17 september kl 14.00 til 15.00 


During Goldens Days Festival we invite you to join us for a free Thorvaldsen Talk on the topic of sculpture queens. 

This English-language discussion panel explores the historical frameworks of women artists working with sculpting. What does it mean to work as a woman artist in a field conventionally inscribed by masculinity from its very inception until today? And what about the representation of women within sculpture? How have these conditions changed—or not—over time? Despite the liberal reputation of the Nordic countries, women have historically faced different and greater challenges within the realm of sculpture, and they continue to be underrepresented in museum collections and historical studies.

The talk is free to join after paid entry to the museum.
Book free tickets for the talk in advance here. 

ABOUT THE PANEL


Artist Jeannette Ehlers
Jeannette Ehlers (born 1973) is a Danish-Trinidadian artist based in Copenhagen. Her work often addresses themes and questions around memory, race and colonialism. She is well-known for co-creating the public art project, a monumental public sculpture, I Am Queen Mary with La Vaugh Belle in 2018. It is the first public statue of a Black woman in Denmark and depicts Mary Thomas, leader of the 1878 St. Croix labor riot.
Kerry Greaves is Assistant Professor of Art History at the Department of Arts and Cultural Studies, University of Copenhagen. Her research focuses on recovering overlooked aspects of Nordic art history, feminist theory and women artists.
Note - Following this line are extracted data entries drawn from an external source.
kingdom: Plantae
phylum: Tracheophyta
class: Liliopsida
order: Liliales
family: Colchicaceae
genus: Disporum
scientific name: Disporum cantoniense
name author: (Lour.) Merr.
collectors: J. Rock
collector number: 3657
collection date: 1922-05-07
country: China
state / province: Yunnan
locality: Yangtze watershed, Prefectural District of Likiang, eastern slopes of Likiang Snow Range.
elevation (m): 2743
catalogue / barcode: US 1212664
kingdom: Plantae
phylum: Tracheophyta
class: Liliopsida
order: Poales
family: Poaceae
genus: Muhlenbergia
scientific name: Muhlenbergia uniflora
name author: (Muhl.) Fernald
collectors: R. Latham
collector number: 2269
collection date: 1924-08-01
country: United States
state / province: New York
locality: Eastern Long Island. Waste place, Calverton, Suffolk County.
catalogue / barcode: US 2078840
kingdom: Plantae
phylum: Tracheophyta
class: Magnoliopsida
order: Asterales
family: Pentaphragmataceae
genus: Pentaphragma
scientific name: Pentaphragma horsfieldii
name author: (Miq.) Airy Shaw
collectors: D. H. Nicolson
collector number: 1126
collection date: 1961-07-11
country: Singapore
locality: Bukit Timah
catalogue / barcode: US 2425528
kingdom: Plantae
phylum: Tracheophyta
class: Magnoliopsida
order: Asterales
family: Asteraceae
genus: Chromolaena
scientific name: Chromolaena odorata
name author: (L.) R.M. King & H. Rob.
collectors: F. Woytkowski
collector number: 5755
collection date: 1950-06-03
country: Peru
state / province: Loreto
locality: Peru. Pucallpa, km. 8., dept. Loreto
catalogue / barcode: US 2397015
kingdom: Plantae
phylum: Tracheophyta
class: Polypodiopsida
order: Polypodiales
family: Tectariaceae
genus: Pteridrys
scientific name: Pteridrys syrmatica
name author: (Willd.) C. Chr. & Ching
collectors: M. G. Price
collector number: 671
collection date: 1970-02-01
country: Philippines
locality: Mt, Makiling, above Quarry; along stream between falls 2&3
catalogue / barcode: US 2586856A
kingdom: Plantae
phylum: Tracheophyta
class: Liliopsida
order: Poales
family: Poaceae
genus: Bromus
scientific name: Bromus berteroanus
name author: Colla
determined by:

Her book, The Danish Avant-Garde and World War II: The Helhesten Collective was published by Routledge in 2019. In 2020, she edited the anthology Modern Women Artists in the Nordic Countries, 1900-1960 (Routledge). 
 
Amalie Skovmøller is Assistant Professor of Art History at the Department of Arts and Cultural Studies, University of Copenhagen. She has studied sculpture from Antiquity until today, centering on artists’ workshops and crafts communities. Her book Facing the Colours of Roman Portraiture (De Gruyter, 2021) explores representation in ancient, painted Roman marble portraiture, and her upcoming book Connected by Sculpture focusses on public monumental sculpture from workshop till display.

Linda Hinners is an expert in sculpture from the 19th and 20th centuries. She has since 2009 been a curator at Nationalmuseet in Stockholm, developing exhibitions and publishing extensively on sculptors. In 2022, she finished a major research project on women sculptors, which also resulted in the current exhibition at Nationalmuseet called “What a joy to be a sculptor!” and the anthology “Nordic Women Sculptors: Formation; Visibility; Self-creaton”.
 
Karen Busk-Jepsen is an expert on nineteenth-century sculpture. For many years, she has been involved with the Thorvaldsen’s Museum Archive. Her current studies centers on one of the first Danish, women sculptors, Adelgunde Vogt, who studied and worked in Rome and worked as a sculptor in the latter half of the noneteenth century.